Segment Start: Source extract

6. Discontinued Operations

 

On January 2, 2025, the Company completed the Divestiture. The consideration delivered by Meteor Mobile to the Company at the closing of the Divestiture consisted of (i) $1,350,000 in cash and (ii) the assumption of all of the liabilities of the Sellers arising out of, or relating to, the Business or the Transferred Assets, other than certain excluded liabilities. In addition to the Divestiture Closing Consideration, the Company is entitled to receive, with respect to each Earn-Out Period, as defined and described below, certain payments in cash based on the cash revenue, net of any refunds, received by Meteor Mobile that is attributable to the Business (such cash revenue, the “Legacy Business Revenue”), as follows:

 

from the six-month period beginning on July 1, 2025 and ending on December 31, 2025 (“Earn-Out Period 1”), an amount equal to (i) for any Legacy Business Revenue greater than or equal to $3,500,000 and less than $4,250,000, the amount of such Legacy Business Revenue multiplied by 0.30 plus (ii) for any Legacy Business Revenue greater than or equal to $4,250,000, the amount of such Legacy Business Revenue in excess of $4,250,000 multiplied by 0.40; and

 

from each of the twelve-month period beginning on January 1, 2026 and ending on December 31, 2026 (“Earn-Out Period 2”), the twelve-month period beginning on January 1, 2027 and ending on December 31, 2027 (“Earn-Out Period 3”), and the twelve-month period beginning on January 1, 2028 and ending on December 31, 2028 (“Earn-Out Period 4” and collectively with Earn-Out Period 1, Earn-Out Period 2 and Earn-Out Period 3, the “Earn-Out Periods”), an amount equal to (i) for any Legacy Business Revenue greater than or equal to $7,000,000 and less than $8,500,000, the amount of such Legacy Business Revenue multiplied by 0.30 plus (ii) for any Legacy Business Revenue greater than or equal to $8,500,000, the amount of such Legacy Business Revenue in excess of $8,500,000 multiplied by 0.40 (the aggregate amount, if any, earned during the Earn-Out Periods, the “Divestiture Earn-Out Amount”).

Segment End: Source extract

▶ **Using the information**
- A) Check three statements against the discontinued operations note above: (i) the cash delivered at closing was $1,350,000; (ii) Earn-Out Period 1 lasts twelve months; (iii) for Earn-Out Period 2, Legacy Business Revenue above $8,500,000 is multiplied by 0.40. Please answer each with yes or no and quote the words of the note that settle it.
- B) Extend the discontinued operations note with the passage that would come after its final sentence.

Segment Start: Given information

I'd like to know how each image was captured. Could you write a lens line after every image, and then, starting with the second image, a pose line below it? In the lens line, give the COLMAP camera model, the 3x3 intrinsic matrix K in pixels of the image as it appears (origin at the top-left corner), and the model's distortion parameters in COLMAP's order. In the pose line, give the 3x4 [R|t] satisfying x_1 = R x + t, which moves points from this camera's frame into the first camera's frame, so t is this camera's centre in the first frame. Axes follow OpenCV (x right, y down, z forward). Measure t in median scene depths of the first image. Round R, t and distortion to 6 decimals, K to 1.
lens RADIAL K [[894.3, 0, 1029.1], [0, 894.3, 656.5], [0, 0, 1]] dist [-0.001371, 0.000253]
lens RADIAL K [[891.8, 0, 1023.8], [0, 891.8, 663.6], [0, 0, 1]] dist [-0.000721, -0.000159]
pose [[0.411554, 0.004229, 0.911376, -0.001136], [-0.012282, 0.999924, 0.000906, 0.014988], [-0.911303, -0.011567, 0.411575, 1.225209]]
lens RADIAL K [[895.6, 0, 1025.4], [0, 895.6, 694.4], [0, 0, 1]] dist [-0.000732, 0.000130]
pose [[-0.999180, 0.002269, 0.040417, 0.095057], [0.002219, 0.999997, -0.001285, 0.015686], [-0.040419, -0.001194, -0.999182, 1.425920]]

Segment End: Given information

▶ **Task-by-task outputs**
- A)
(i) Yes: "(i) $1,350,000 in cash"
(ii) No: "the six-month period beginning on July 1, 2025 and ending on December 31, 2025 (“Earn-Out Period 1”)"
(iii) Yes: "for any Legacy Business Revenue greater than or equal to $8,500,000, the amount of such Legacy Business Revenue in excess of $8,500,000 multiplied by 0.40"

- B)
 

In the event of a change of control (as defined in the Divestiture Agreement) of Meteor Mobile during any of the Earn-Out Periods, the Company is entitled to receive an acceleration payment in cash, net of any Divestiture Earn-Out Amounts previously paid to us (the “Acceleration Payment”). If any of the Transferred Assets are sold independently from the other assets of Meteor Mobile, the Company will be entitled to (i) 50% of the aggregate consideration paid to Meteor Mobile for the Transferred Assets minus (ii) the aggregate amount of any Divestiture Earn-Out Amounts received by the Sellers by the date of the change of control, minus (iii) the aggregate amount of any Acceleration Payments previously paid through such date. If any of the Transferred Assets are sold contemporaneously with other assets of Meteor Mobile, the Company is entitled to (x) the aggregate consideration paid to Meteor Mobile for the Transferred Assets multiplied by the ratio of the trailing 12-month EBITDA of the Transferred Assets sold and the EBITDA of all assets sold minus (y) the aggregate amount of any Divestiture Earn-Out Amounts received by the Sellers by the date of the change of control, minus (z) the aggregate amount of any Acceleration Payments previously paid through such date. The minimum Acceleration Payment for the sale of “Paltalk,” “Camfrog” and “Vumber” is $1,650,000, $450,000 and $300,000, respectively, and the Acceleration Payments payable to the Company are capped at $5,000,000 in the aggregate.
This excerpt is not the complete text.